Democrats must be worried. Historically, Republican presidential nominees typically gain on Democrats throughout the fall. At this point in the game, Democrats need a substantial lead in order to emerge victorious in November.
What’s going wrong? Mainly, it’s the economy. It sucks. Still. Democrats say the President inherited the meltdown from Bush. But Americans blame Obama.
“The nation’s painfully slow pace of growth is now the primary threat to Mr. Obama’s bid for a second term, and some economists and political allies say the cautious response to the housing crisis was the administration’s most significant mistake,” reports The New York Times. Obama’s big screw-up: “He tried to finesse the cleanup of the housing crash, rejecting unpopular proposals for a broad bailout of homeowners facing foreclosure in favor of a limited aid program—and a bet that a recovering economy would take care of the rest.”
Recovery? What recovery?
The depressed housing market, coupled with the reduced purchasing power of tens of millions of Americans who lost their homes to eviction and/or foreclosure, makes recovery unlikely to impossible for the foreseeable future.

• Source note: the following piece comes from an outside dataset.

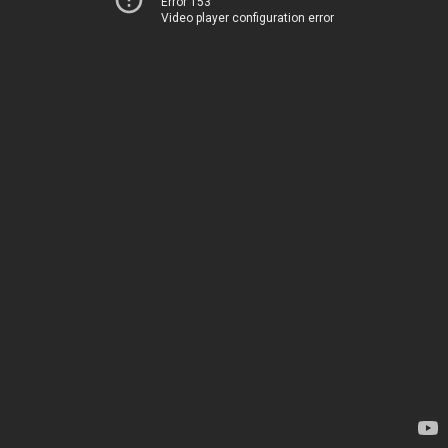
Error 153
Video player configuration error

Many people, including yours truly, warned that the millions of Americans who were evicted under foreclosure, many of them illegally, were more “too big to fail” than Citigroup. Some, like former Congressman Jim Marshall (D-GA), voted for TARP, but urged the Obama Administration to condition the bailout on forcing the banks to refinance mortgages and write down principal to reflect the new reality of lower housing prices. “There was another way to deal with this, and that is what I supported: forcing the banks to deal with this. It would have been better for the economy and lots of different neighborhoods and people owning houses in those neighborhoods,” Marshall says.
Voters aren’t mad at Obama for not being clairvoyant. They’re pissed off because he ignored people who were smart and prescient in favor of those who were clueless and self-interested, like Tim Geitner. He may be about to pay a price for that terrible decision.

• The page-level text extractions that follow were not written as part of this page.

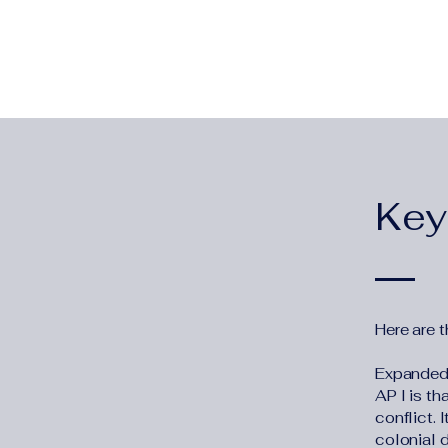
Key
Here are t
Expanded D
AP I is t
conflict. 
colonial 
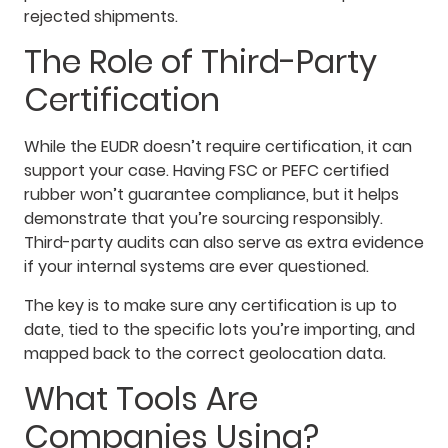
rejected shipments.
The Role of Third-Party
Certification
While the EUDR doesn’t require certification, it can
support your case. Having FSC or PEFC certified
rubber won’t guarantee compliance, but it helps
demonstrate that you’re sourcing responsibly.
Third-party audits can also serve as extra evidence
if your internal systems are ever questioned.
The key is to make sure any certification is up to
date, tied to the specific lots you’re importing, and
mapped back to the correct geolocation data.
What Tools Are
Companies Using?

Tens of millions of Americans already have.
Speaking of leadership—the art of seeing what comes next and doing something about it—what looming problems are the political class ignoring today?
It’s too late to stop the 2008-to-2012 economic meltdown. But it’s still possible for Obama (or, theoretically, Romney) to get ahead of the economy—permanent unemployment benefits, anybody?—and other pressing issues.
Americans want leaders who point the way forward, to anticipate monsters we can’t yet imagine. For example, there is a huge looming crisis: pensions. In 10 to 15 years, Generation Xers will hit traditional retirement age. How will they eat?
Close to none have traditional defined-benefit pension plans. Gen Xers, who earn far less than the Baby Boomers at the same age, have been shunted into 401(k)s, which turned out to be a total ripoff: the average rate of return between 1999 and 2010 was 0.3 percent.
And much of that was withdrawn—under penalty—to subsist after layoffs.
“[Gen Xers] have no savings, and what they had was devastated by two market crashes,” said Andrew Eschtruth of the Center for Retirement Research. “They never got off the ground.”
If you’re 45 years old now and just beginning to save for retirement, financial planners say you should save 41 percent of your income annually (if you haven’t gotten laid off again). As if. Half of Gen Xers live hand to mouth; the rest save a piddling six percent a year.
The Gen X retirement crisis represents 46 million people waiting for a savior—and 46 million potential votes.
Attention Mssrs. Obama, Romney and anyone else presenting yourself as a would-be leader: Don’t just read the polls. Don’t follow us. Show that you care about, and have a credible plan to confront, the problems of the future. If you do that—and we’re not holding our breaths—we’ll pay attention to you.